The fact that it was Microsoft developing and promoting Passport raised the concerns of privacy activists from the get-go. Who was going to control the Passport database? How would it be protected?

Criticism was even directed at Passport from conservatives, or at least libertarians, who didn't think having one centralized identity verification tool was much good for competition.

And given the fact that when Passport debuted, Microsoft was fresh from getting caught trying to use Windows XP to control which online merchants users would see first, there was understandable concern at having one of the world's most powerful companies controlling everyone's online shopping access.

Security issues

As with seemingly every Microsoft product outside, maybe, "Monster Truck Madness," hackers soon found a way to crack the Passport security tools.

What good was a identity verification tool that couldn't be trusted?

It all – the negative publicity, the security concerns – - added up to make merchants wary of adopting Passport.

And so few Web sites adopted Passport – and its most prominent non-Microsoft user, eBay, stopped using Passport in late January.

The future

Microsoft has said it will no longer be developing Passport as a universal identity validation tool, but will continue to use it in-house (so if you have a Hotmail account, you'll continue to sign in with Passport).

But the need, or at least desire, for a universal identify verification tool for online merchants still exists.

The Liberty Alliance is a consortium of more than 150 business, non-profit organizations and governmental bodies working to create a Passport-like tool: One that will not raise anti-trust issues, be truly secure and have the trust of consumers.

More mobile choices

Everyone with a cell phone made in, say, the past five or six years can get e-mail on their phone – at least, for a price.

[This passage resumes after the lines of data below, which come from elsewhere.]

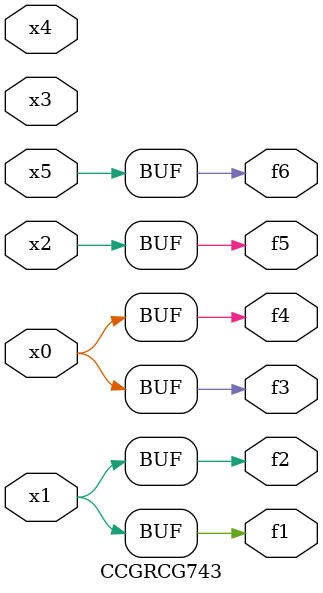
<source format=v>
module CCGRCG743(
	input x0, x1, x2, x3, x4, x5,
	output f1, f2, f3, f4, f5, f6
);
	assign f1 = x1;
	assign f2 = x1;
	assign f3 = x0;
	assign f4 = x0;
	assign f5 = x2;
	assign f6 = x5;
endmodule

</source>
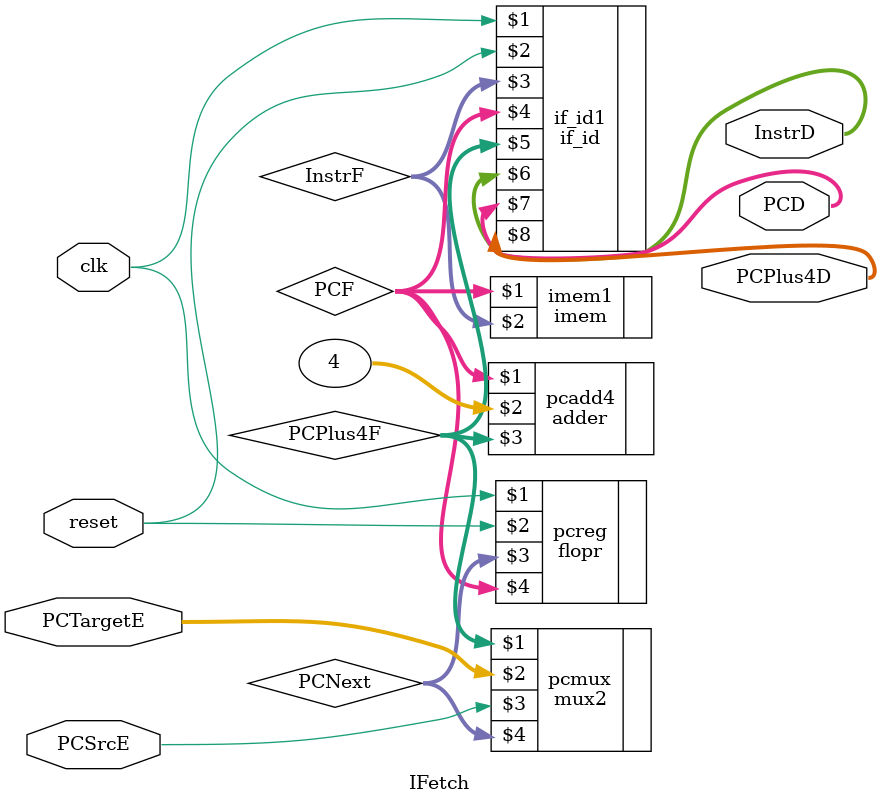
<source format=sv>
module IFetch (
   input  logic         clk, reset,
   input  logic         PCSrcE,
   input  logic  [31:0] PCTargetE,
   output logic  [31:0] InstrD,
   output logic  [31:0] PCD,PCPlus4D   
   );

   logic [31:0] PCNext, PCF;
   logic [31:0] InstrF,PCPlus4F;

   mux2 #(32)  pcmux(PCPlus4F, PCTargetE, PCSrcE, PCNext);

  flopr #(32) pcreg(clk, reset, PCNext, PCF); 
  adder       pcadd4(PCF, 32'd4, PCPlus4F);
  
  imem imem1(PCF, InstrF);
  
   if_id  if_id1  (clk, reset,InstrF, PCF,PCPlus4F,InstrD,PCD,PCPlus4D);

endmodule

</source>
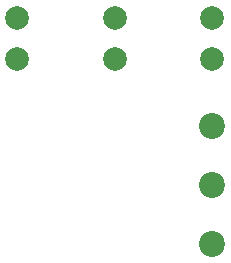
<source format=gbs>
%FSLAX34Y34*%
G04 Gerber Fmt 3.4, Leading zero omitted, Abs format*
G04 (created by PCBNEW (2014-01-30 BZR 4648)-product) date Tue Feb  4 17:00:55 2014*
%MOIN*%
G01*
G70*
G90*
G04 APERTURE LIST*
%ADD10C,0.013780*%
%ADD11C,0.086614*%
%ADD12C,0.078740*%
G04 APERTURE END LIST*
G54D10*
G54D11*
X7875Y1281D03*
X7875Y3250D03*
X7875Y5218D03*
G54D12*
X1375Y8813D03*
X1375Y7436D03*
X7875Y7436D03*
X7875Y8813D03*
X4625Y8813D03*
X4625Y7436D03*
M02*

</source>
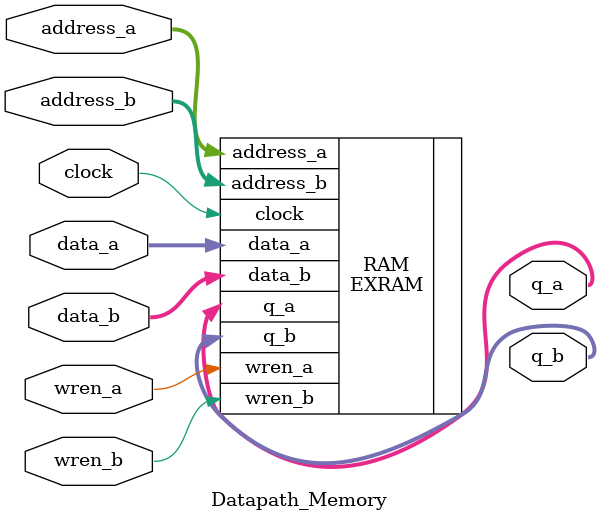
<source format=v>
module Datapath_Memory(input	[15:0]  address_a,
	input	[15:0]  address_b,
	input	  clock,
	input	[15:0]  data_a,
	input	[15:0]  data_b,
	input	  wren_a,
	input	  wren_b,
	output	[15:0]  q_a,
	output	[15:0]  q_b);
	
    EXRAM RAM(
    .address_a(address_a),
	.address_b(address_b),
	.clock(clock),
	.data_a(data_a),
	.data_b(data_b),
	.wren_a(wren_a),
	.wren_b(wren_b),
	.q_a(q_a),
	.q_b(q_b));


endmodule
</source>
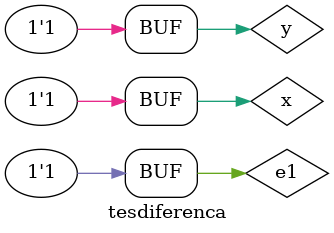
<source format=v>

 module meiadiferenca(s0, s1, x, y);    //--criando entradas e saidas
 output s0, s1;                         //--definindo saidas
 input x, y;                            //--definindo entradas
 
 xor XOR1(s0, x, y);                   //--operacao da meia-diferenca
 and AND1(s1, ~x, y);
   
 endmodule   //--fim modulo meiadiferenca
 
 module diferencacompleta(s0, s1, x, y, e1);   //--criando modulo da difereca-completa
 output s0, s1;                                //--definindo saidas
 input x, y, e1;                               //--definindo entradas 
 
 meiadiferenca FU1(s2, s3, x, y);        //--chamando o modulo meia diferenca
 meiadiferenca FU2(s0, s4, s2, e1);      //--chamando o modulo meia diferenca
 or OR1(s1, s3,s4);                     //--porta or juntando as duas chamadas do modulo meia diferenca
 
 endmodule   //--dim modulo diferencacompleta
 
 //--------------------------------
 //-- Teste Diferenca-completa
 //--------------------------------
 
 module tesdiferenca;   //--criando modulo teste
 reg x, y, e1;         //-- valores definidos (registradores)
 wire s0, s1;           //-- valor alternado de acordo com a operacao
 
 diferencacompleta DF(s0, s1, x, y, e1);     //-- chamando o modulo
 
 initial begin
 		$display("Guia 04 - Karen Alves Pereira - 407451");             //-- imprimindo na tela
		$display("Operador de diferenca-completa");
		$display("\nx y e1 s0 s1");
		$monitor("%b %b %b  %b  %b", x, y, e1, s0, s1);
		x=0; y=0; e1=0;         //-- fornecendo valores
 #1   x=0; y=0; e1=1;
 #1   x=0; y=1; e1=0;
 #1   x=0; y=1; e1=1;
 #1   x=1; y=0; e1=0;
 #1   x=1; y=0; e1=1;
 #1   x=1; y=1; e1=0;
 #1   x=1; y=1; e1=1; 
 end                    //-- fim begin
 endmodule     //-- fim modulo testdiferenca
</source>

PDAs and palmtop computers can also access e-mail via wireless connectivity.

But the concept of mobile computing takes in more than smaller and smaller devices. What about the new flash USB sticks?

Ritlabs, a Moldova-based software company, has published TheBat! e-mail client for several years now. It's a good, solid client – one I've used for the past year and been quite happy with. Ritlabs now has issued TheBat! Voyager – a mobile e-mail client that works with a flash stick to enable you to not only access your e-mail from any USB-enabled computer with Internet access, but to have your address book and all your mail boxes available wherever you go.

Not having a flash stick nor a PC that would recognize one (yeah, yeah, you think I don't know it's time to upgrade?), I haven't tested Voyager.

But it is certainly an imaginative approach to mobile computing.

More on Gmail accounts

Those six Gmail accounts I had were gone within a few hours of the column offering them. However, Google slowly replenished my supply of invites, so about 18 readers got Gmail accounts all told.

While Gmail is still in Beta as this is written in mid-February, Google is apparently getting ready to ramp it up. I now have 50 invites on my account, and, after signing up some months ago to get more information about Gmail (off a link that no longer seems to exist on the Gmail welcome screen), I received an e-mail to one of my other accounts offering me a free Gmail account.

Probably getting close to Gmail going public.